What you will do: Quote the records below in full, exactly as given, with the images taken out.

Data for analysis:
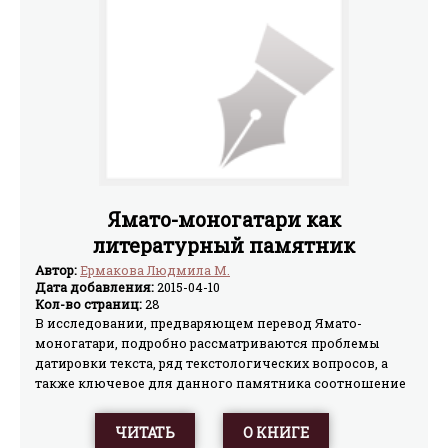
Ямато-моногатари как
литературный памятник
Автор:
Ермакова Людмила М.
Дата добавления:
2015-04-10
Кол-во страниц:
28
В исследовании, предваряющем перевод Ямато-
моногатари, подробно рассматриваются проблемы
датировки текста, ряд текстологических вопросов, а
также ключевое для данного памятника соотношение
стихов и прозы.
ЧИТАТЬ
О КНИГЕ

Exercise response:
Ямато-моногатари как
литературный памятник
Автор:
Ермакова Людмила М.
Дата добавления:
2015-04-10
Кол-во страниц:
28
В исследовании, предваряющем перевод Ямато-
моногатари, подробно рассматриваются проблемы
датировки текста, ряд текстологических вопросов, а
также ключевое для данного памятника соотношение
стихов и прозы.
ЧИТАТЬ
О КНИГЕ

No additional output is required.